Nei mesi che hanno preceduto lo scoppio della pandemia uno dei temi principali a livello globale era la crisi ambientale. Un problema reale che si è consolidato nell’immaginario collettivo con la conseguente riduzione dell’inquinamento, come hanno dimostrato alcuni filmati di specchi d’acqua limpidi e che hanno fatto il giro del mondo.
Il Wwf proprio in questi giorni ha ricordato le maggiori emergenze degli ultimi 18 mesi. Si passa dall’allarme lanciato da uno studio tedesco che ha dimostrato come in 27 anni ci sia stata la riduzione del 75% degli insetti, al rapporto globale sulla biodiversità dell’Ipbes dell’Onu che ha sottolineato come il 75% dell’ambiente terrestre e il 66% di quello marino sono state fortemente modificate dall’uomo. Tra le catastrofi che ci hanno accompagnato in questi mesi come non ricordare gli incendi in Australia, Brasile, Siberia che hanno devastato migliaia di ettari di boschi?
L’elenco delle catastrofi ambientali è molto lungo, ormai da molti anni.

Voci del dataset

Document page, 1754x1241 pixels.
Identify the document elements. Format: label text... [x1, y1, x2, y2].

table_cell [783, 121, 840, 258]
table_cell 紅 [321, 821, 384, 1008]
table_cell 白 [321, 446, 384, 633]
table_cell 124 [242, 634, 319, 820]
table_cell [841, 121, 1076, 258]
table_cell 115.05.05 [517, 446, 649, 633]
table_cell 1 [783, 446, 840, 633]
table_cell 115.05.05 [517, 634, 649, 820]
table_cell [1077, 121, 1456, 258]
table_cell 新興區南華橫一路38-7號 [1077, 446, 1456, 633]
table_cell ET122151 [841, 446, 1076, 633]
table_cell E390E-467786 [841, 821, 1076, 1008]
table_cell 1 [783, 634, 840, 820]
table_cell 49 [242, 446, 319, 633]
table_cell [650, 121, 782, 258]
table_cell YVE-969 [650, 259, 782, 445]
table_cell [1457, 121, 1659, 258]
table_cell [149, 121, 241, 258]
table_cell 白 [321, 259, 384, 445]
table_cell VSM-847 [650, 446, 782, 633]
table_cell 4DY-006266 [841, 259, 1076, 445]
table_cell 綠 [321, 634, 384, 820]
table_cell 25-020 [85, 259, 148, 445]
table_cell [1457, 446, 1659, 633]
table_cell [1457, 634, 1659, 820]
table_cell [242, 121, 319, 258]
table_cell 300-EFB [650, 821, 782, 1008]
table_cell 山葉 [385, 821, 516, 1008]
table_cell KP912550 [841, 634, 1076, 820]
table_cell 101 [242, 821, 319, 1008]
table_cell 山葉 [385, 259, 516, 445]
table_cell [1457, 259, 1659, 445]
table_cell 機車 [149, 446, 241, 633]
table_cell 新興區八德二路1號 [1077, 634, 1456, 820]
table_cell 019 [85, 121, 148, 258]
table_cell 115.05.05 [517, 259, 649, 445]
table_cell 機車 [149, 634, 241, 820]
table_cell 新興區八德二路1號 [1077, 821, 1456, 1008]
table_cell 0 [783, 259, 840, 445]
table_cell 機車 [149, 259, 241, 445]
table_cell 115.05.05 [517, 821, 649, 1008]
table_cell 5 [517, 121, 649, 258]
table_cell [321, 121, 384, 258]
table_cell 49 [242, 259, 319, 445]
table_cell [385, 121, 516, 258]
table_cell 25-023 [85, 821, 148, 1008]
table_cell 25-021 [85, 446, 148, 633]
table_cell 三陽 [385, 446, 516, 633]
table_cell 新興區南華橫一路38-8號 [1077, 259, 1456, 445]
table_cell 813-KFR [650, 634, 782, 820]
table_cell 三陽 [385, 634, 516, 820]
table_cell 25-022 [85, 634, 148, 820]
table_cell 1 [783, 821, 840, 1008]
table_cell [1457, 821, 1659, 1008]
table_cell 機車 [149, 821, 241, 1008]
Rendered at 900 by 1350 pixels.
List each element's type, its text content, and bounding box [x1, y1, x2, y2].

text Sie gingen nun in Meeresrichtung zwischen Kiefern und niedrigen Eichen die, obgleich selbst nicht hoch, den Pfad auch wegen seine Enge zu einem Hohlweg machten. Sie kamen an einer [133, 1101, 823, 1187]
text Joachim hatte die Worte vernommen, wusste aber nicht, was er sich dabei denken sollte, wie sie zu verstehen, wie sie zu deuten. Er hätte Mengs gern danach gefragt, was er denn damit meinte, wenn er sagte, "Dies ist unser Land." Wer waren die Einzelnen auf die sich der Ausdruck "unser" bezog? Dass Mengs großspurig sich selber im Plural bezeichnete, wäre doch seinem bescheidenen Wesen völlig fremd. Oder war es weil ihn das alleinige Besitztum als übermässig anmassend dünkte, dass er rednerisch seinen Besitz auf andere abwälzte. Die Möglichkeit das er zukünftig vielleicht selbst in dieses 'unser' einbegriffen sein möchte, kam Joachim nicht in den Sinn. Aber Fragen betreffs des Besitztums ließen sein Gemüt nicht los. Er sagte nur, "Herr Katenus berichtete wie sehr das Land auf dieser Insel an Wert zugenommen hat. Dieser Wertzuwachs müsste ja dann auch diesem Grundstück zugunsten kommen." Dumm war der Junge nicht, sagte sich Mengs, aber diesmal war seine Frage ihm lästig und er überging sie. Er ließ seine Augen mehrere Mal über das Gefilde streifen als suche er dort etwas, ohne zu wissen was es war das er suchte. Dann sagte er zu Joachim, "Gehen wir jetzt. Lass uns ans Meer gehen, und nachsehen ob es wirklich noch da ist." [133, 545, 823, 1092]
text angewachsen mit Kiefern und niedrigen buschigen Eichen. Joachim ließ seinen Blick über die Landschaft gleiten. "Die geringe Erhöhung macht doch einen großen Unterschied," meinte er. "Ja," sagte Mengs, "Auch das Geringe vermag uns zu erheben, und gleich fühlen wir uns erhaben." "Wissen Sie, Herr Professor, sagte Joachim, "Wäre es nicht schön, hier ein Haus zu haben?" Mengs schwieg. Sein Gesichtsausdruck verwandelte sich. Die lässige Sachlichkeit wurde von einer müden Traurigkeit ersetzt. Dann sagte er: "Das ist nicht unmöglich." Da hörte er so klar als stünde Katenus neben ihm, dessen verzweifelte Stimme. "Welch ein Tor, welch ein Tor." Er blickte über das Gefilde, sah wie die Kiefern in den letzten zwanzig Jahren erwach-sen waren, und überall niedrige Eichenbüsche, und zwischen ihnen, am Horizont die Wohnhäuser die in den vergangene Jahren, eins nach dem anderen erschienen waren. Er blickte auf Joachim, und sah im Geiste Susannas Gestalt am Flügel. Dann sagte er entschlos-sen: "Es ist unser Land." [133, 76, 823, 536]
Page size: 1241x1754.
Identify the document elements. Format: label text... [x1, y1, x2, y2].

IL TUO COMPITO -
Nel testo sulla crisi ambientale, di quanto si sono ridotti gli insetti in 27 anni secondo lo studio tedesco? Le righe non hanno alcun legame con il testo.

SOLUZIONE DELL'ESERCIZIO -
Del 75%.